This situation actually is quite common -- apparently newly appearing chlamydia in a monogamous couple. This response is adapted from my reply to a similar question a month ago.

As should be obvious, the most important thing is that you both need treatment for chlamydia, preferably with doxycycline, not azithromycin -- especially for her. The reasons to prefer doxycycline will become apparent below.

There are several possible explanations for this situation. The first is already on your mind, that your partner has had other sex partner(s) recently and is the source of your infection. (I'm assuming you are being truthful in not having other partners yourself.) You're a far better judge of that possibility than I can be:  you're the only one who can judge your relationship, your partner's truthfulness, and so on. In my experience, most people in your situation are pretty good at scoping out the chances:  if you are confident in her fidelity and she seems honest and not on the defensive, the odds are good this isn't the explanation.

You can dismiss shared sex toys. This could transmit chlamydia only if previously used immediately (within a few minutes) by an infected person. Dried secretions don't transmit any STI. If you and your partner have not participated in group sex or simultaneous sex by other persons that involved shared sex toys, you can exclude this possibility.

Could either of your tests have been falsely positive? That't unlikely with the current chlamydia tests, and your confirmatory follow-up test rules out that possibility. For sure you both are infected.

Your partner might have been chronically infected despite her past negative test results. It's uncommon for women to be infected and carry chlamydia for more than a year, but it happens. Four years has been documented, and if it can persist 4 years, probably it can go quite a bit longer, so 6 years is possible. This can happen even with negative genital (i.e. vaginal or urethral) testing. The same is probably true in men who have sex with men (but not in straight men, i.e. sex only with female partners). Recent research has revealed a possible explanation:  some chlamydial infections can reside harmlessly in the intestine, initially perhaps acquired by oral sex, or by rectal infection that then ascends upward into the intestinal tract. In other words, genital/urine testing can miss infection limited to the rectum or GI tract. And rectal infection with chlamydia doesn't require anal sex:  infected vaginal fluids can come in contact with the anus and result in rectal infection. In other words, in women having either genital or rectal chlamydia can cross-contaminate the other. Much of this is quite recent research, and the frequency with which longstanding intestinal infection explains apparently new genital infections isn't known. But probably it happens.

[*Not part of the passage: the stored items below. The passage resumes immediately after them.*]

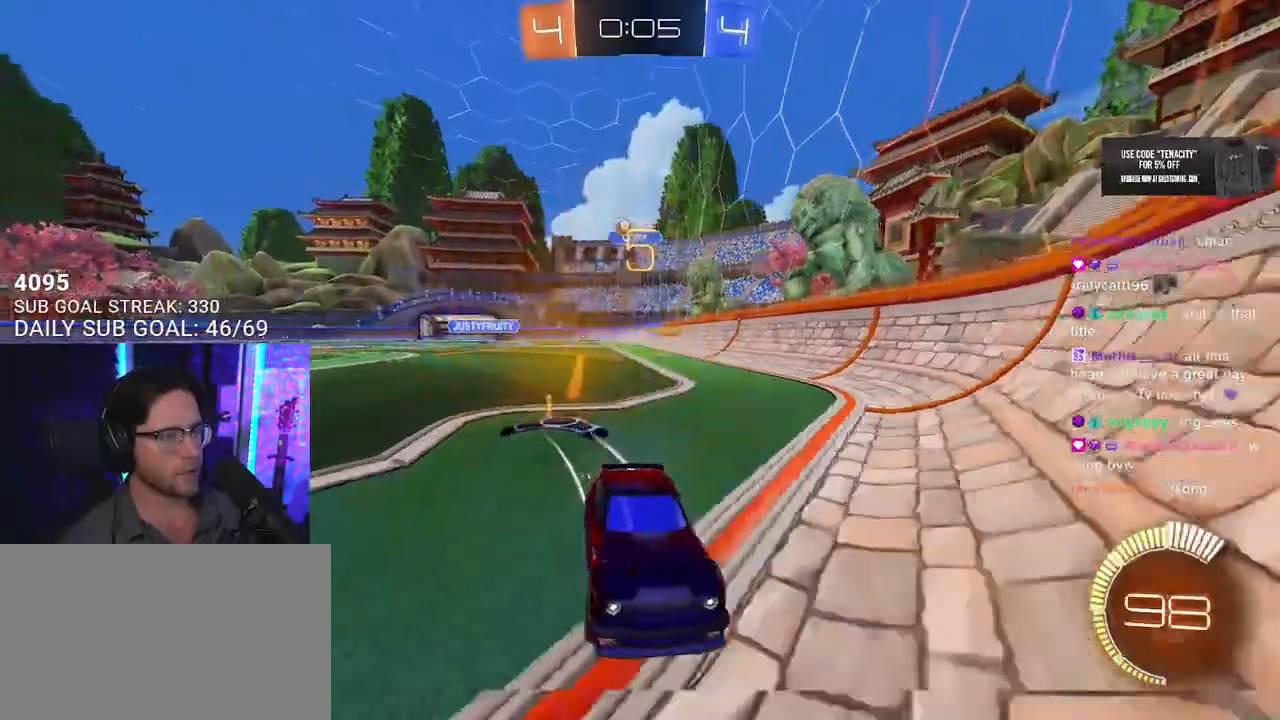
{"dt_ms": 500, "buttons": ["R2"], "left_stick": "center", "right_stick": "center", "button_events": []}
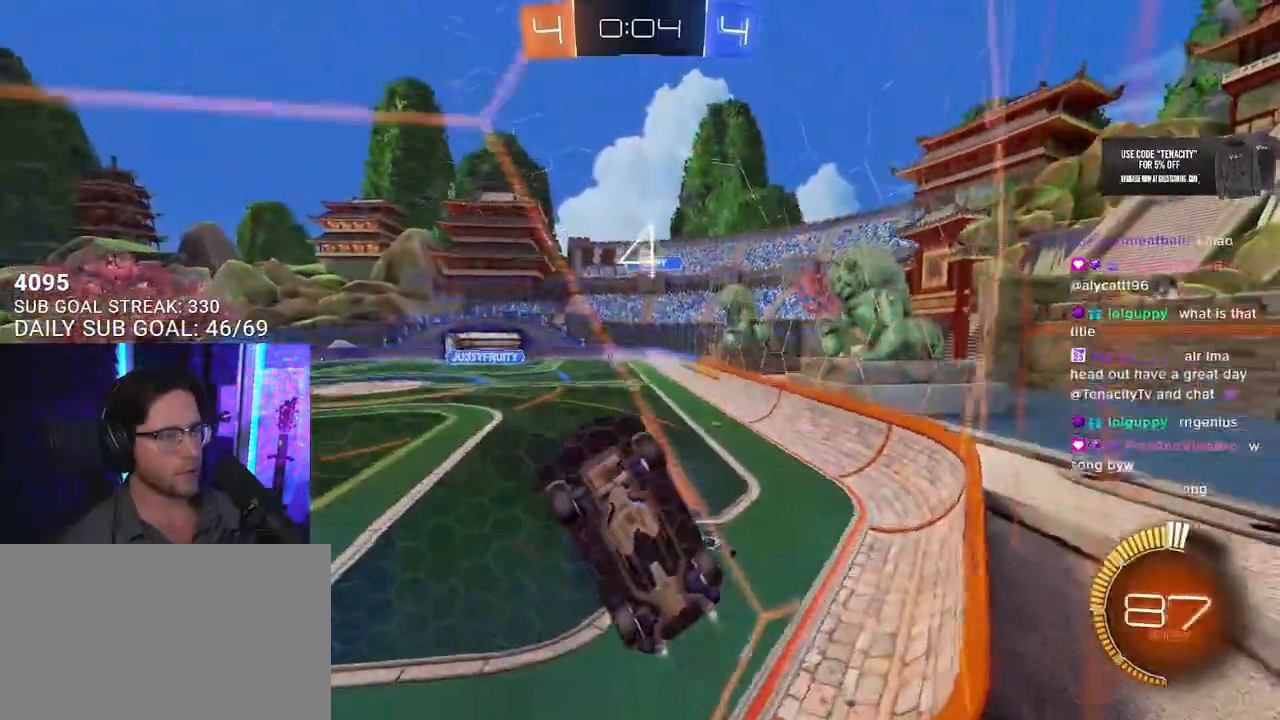
{"dt_ms": 500, "buttons": ["R2"], "left_stick": "center", "right_stick": "center", "button_events": []}
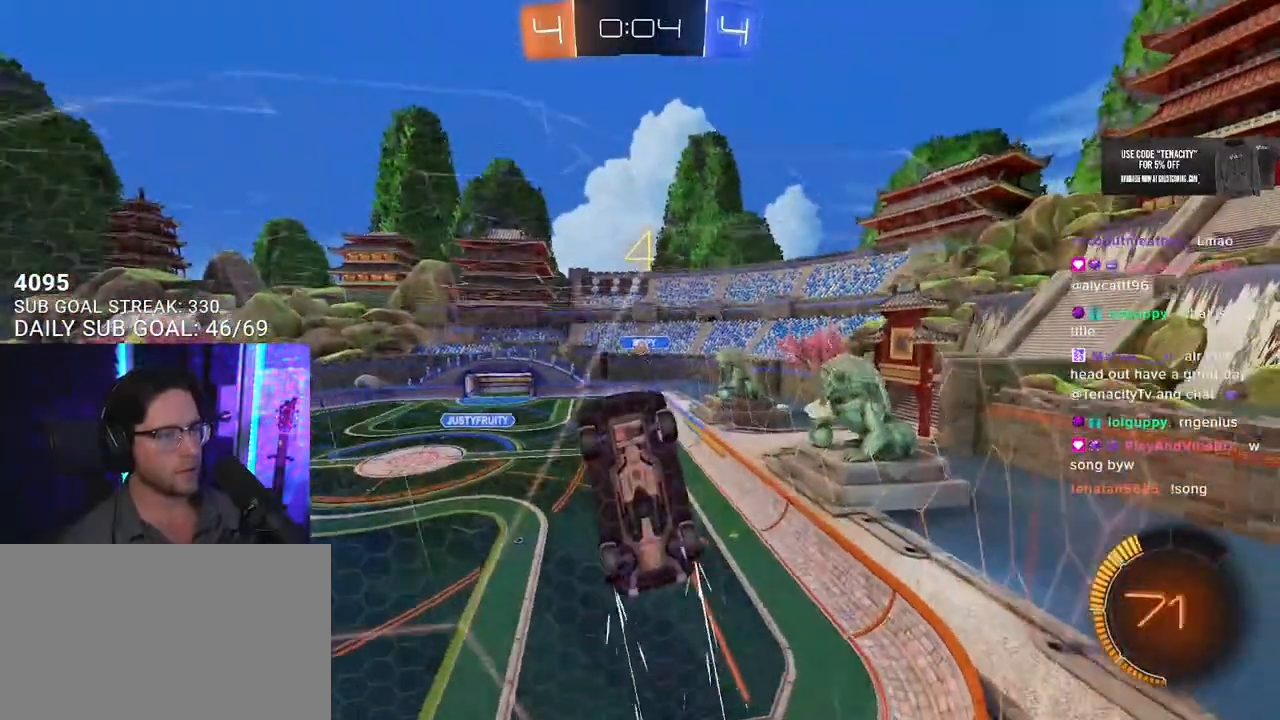
{"dt_ms": 500, "buttons": ["R2"], "left_stick": "center", "right_stick": "center", "button_events": []}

And that comes back to the importance of doxycycline for treatment. CDC recently revised its chlamydia treatment guidelines, with doxycycline as the treatment of choice, and azithromycin to be used only when doxycycline isn't practical or must be avoided (side effects, inability to take the full 7 days of treatment, etc). One reason for the change is the rectal and gastrointestinal issue just discussed:  azithromycin is unreliable for rectal or GI infection, but doxycycline is fully effective. 

In summary, you both need treatment with doxycycline. (However, you could get azithromycin, which remains nearly 100% effective for urethral infection in strictly heterosexual males.) You may never know for sure when and how chlamydia (re)appeared in your relationship, and perhaps it doesn't much matter. But perhaps these comments will help you sort it out, if you choose to pursue the issue with your partner.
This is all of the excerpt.